ACME operates a Master Trust Pension. A ACME pension consist of units of Assets held on behalf of the member. These units, and any associated cash, are recorded in an internal ledger. The actual units of each asset are aggregated into a single holding held by an external Asset Custodian on behalf of ACME.
Asset units are bought and sold on behalf of members. The process of buying and selling assets takes several days trades are only placed periodically and take several days to settle.
* Re-balancing - the process of adjusting the number of units held for each of a number of assets in the asset Internal Account in a Pot to ensure the mix is correct for the chosen risk profile.
* Asset custodian - a body that holds asset units on behalf of ACME and trades them when instructed.

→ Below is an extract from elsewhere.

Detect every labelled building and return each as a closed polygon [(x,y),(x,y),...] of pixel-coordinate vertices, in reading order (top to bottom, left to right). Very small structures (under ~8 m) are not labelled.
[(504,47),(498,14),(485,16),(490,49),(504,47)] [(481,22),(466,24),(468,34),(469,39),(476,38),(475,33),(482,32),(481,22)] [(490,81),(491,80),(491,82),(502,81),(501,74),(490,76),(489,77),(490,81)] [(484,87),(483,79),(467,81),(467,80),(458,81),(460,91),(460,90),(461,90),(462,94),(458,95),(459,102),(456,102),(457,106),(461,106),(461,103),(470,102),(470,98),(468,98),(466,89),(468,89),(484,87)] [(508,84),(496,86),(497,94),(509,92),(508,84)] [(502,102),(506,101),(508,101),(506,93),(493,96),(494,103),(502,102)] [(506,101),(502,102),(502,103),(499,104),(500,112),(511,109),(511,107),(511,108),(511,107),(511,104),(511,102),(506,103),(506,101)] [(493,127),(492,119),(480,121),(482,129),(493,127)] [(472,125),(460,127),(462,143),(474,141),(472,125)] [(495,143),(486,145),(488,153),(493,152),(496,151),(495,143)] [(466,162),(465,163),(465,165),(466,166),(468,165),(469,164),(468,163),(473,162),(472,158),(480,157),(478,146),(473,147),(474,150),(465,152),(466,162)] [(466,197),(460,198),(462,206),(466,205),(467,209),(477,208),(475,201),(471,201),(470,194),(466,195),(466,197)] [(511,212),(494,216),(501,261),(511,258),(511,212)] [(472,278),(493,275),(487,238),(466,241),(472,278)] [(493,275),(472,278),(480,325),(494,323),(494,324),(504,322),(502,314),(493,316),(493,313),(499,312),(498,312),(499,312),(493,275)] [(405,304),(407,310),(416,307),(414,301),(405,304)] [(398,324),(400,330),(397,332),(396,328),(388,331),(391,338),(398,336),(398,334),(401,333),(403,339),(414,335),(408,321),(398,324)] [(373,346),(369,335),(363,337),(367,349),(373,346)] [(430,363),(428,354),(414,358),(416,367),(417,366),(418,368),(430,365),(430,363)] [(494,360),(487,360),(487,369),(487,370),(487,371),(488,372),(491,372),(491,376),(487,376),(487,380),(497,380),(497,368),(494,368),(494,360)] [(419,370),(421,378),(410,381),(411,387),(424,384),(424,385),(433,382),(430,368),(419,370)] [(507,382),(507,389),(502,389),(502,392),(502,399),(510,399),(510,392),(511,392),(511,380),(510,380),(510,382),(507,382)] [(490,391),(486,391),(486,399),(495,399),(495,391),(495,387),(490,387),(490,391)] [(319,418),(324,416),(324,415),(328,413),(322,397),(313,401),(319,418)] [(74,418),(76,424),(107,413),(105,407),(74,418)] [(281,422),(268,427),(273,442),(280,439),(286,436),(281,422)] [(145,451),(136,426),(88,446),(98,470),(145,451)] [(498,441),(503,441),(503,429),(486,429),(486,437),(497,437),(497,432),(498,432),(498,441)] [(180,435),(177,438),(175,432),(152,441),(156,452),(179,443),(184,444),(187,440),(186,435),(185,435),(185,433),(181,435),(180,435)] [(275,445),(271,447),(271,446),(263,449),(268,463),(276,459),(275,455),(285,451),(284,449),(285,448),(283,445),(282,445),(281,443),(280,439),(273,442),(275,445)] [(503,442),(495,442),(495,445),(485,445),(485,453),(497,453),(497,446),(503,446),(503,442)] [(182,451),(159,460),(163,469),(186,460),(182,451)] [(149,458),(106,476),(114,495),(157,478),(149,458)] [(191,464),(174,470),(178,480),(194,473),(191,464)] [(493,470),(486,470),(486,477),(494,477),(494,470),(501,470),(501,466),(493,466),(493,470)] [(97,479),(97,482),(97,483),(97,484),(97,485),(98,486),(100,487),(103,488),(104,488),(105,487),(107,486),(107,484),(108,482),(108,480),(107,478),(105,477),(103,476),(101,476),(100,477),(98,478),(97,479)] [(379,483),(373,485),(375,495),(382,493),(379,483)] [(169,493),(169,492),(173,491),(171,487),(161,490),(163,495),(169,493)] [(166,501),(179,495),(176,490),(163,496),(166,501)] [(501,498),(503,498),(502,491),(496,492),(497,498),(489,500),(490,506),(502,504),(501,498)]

Consider the description above in an event driven platform with information stored in a database. How would you design such a system and what challenges would you expect to find? The solution should consider the following:
* ACME is regulated by 3 financial authorities and the data we hold must be 100% accurate
* Assets may be bought and sold
* There are some automated processes, e.g. re-balancing, that generate large numbers of buy and sell trades as the prices of assets move.
* There are some processes that must process large amounts of data, e.g. reconciliation
* This is not a real time trading environment, prices are always closing prices, external trades are only placed with asset custodians on a daily basis.
Assuming the platform is implemented in Go, what patterns would you use to enable large numbers (c200-300) processes to be produced in a consistent and repeatable manner by multiple teams?
* Once something has entered a system from a third party, e.g. an order to buy or sell it need to be persisted durably. **We can only reply to the initial call from the third party once we can guarantee durability.**
* **I assume each part of the system can be at different phases of processing data, but as long as the third parties view a consistent state of transactions it is allowed.**
* Is the granularity here per-customer ?
* I think the text mentions that all buy and sell transactions are batched up to be executed together.
* Is it important for these batches to be externally observable ?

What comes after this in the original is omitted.